A Guide to the Difference Between Psychology and Psychiatry

Psychologists and psychiatrists provide mental health services to people of all ages, but their credentials differ. The differences between psychology and psychiatry come down to education, job training, and scope of practice.

Both psychologists and psychiatrists need a graduate-level education, but whereas psychologists hold a Ph.D. or a Psy.D., psychiatrists must earn a medical degree. Psychologists and psychiatrists may also work together to care for patients and provide therapy, but only psychiatrists can prescribe medications.

Psychologists and psychiatrists both use analytical skills to assess mental health; observe patients; and communicate with individuals, their families, and colleagues about care. Differences between the two professions -- along with steps they undergo to prepare for a career -- fall into several categories: years of schooling, degree type, career options, and job duties, to name a few.

Main Differences Between Psychology and Psychiatry

Psychology Psychiatry
Does not prescribe medication Can prescribe medication
Writes a dissertation or master's thesis Participates in a residency
Does not have a medical degree Has a medical degree
Earns state licensure for psychology Earns state licensure for medicine and psychiatry

Both psychologists and psychiatrists talk to their patients about mental health. Psychologists assess issues from a behavioral perspective, working with patients to identify underlying problems, concerns, or patterns that may contribute to their concerns. Psychiatrists work with patients from a biological point of view, addressing problems from a perspective of chemical imbalances and medicinal treatment.

Similarities between psychology and psychiatry extend to diagnostic methods as well. Both psychologists and psychiatrists use the Diagnostic and Statistical Manual of Mental Disorders (DSM), but psychiatrists may also use CT scans and other medical tests to diagnose patients.

Psychologist and psychiatrists can specialize in subfields such as forensics, children and adolescents behaviors, and geriatric issues. Psychologists work with patients through counseling, often administering written tests and prescribing tools such as cognitive behavioral and interpersonal therapy. They engage in psychotherapeutic techniques to help patients understand and manage their emotions and feelings.

Psychiatrists talk to patients as well, but they perform physical assessments and conduct medical tests to determine causes of problems such as memory loss, sleep difficulty, and hyperactive behavior. Psychiatrists also work with patients with complex conditions such as schizophrenia and bipolar disorder. Finally, psychiatrists may prescribe medications to combat mental health problems in combination with counseling sessions and other forms of therapy.

Patients can see psychiatrists or psychologists, or they may work with both to get a diagnosis for their mental health issue(s). Psychiatrists provide medical evaluations and often refer patients to psychologists for psychotherapy. Similarly, psychologists work with patients in a counseling setting, but they may refer clients to psychiatrists for medical diagnoses and medication.
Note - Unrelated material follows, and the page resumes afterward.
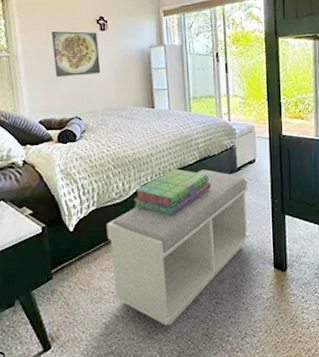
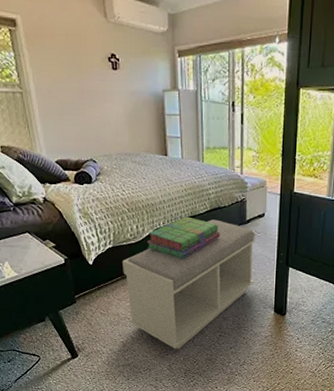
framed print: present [51,31,101,78] -> none [62,68,114,118]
In hospitals, psychologists and psychiatrists often cooperate with each other to administer mental health and medical tests to diagnose patients. In outpatient settings, psychologists and psychiatrists also use each others' assessments to guide treatment plans.

While psychologists and psychiatrists may not communicate directly, their goals are the same. Patients do not need a referral to see a psychologist. Working with the former allows for patients to find support from mental health and medical professionals alike.

Looking for Help?

Mentalhealth.gov provides fundamental information about mental health issues along with how to identify problems and ask for help. The National Alliance on Mental Illness website offers content on types of mental illnesses, statistics on mental health, support resources for individuals of all ages and backgrounds, and information on mental health advocacy. Finally, in addition to funding and training opportunities, the National Institute of Mental Health website offers statistics, outreach, and research for mental health professionals and individuals with mental health conditions.

If you have a bachelor's degree in psychology and want to continue studying the discipline, several psychology and psychiatry options exist. A psychology program includes 5-6 years of graduate work that emphasizes research and supervised training in counseling. Psychiatrists generally complete at least eight years of graduate training, first earning a four-year medical degree and then completing a medical residency.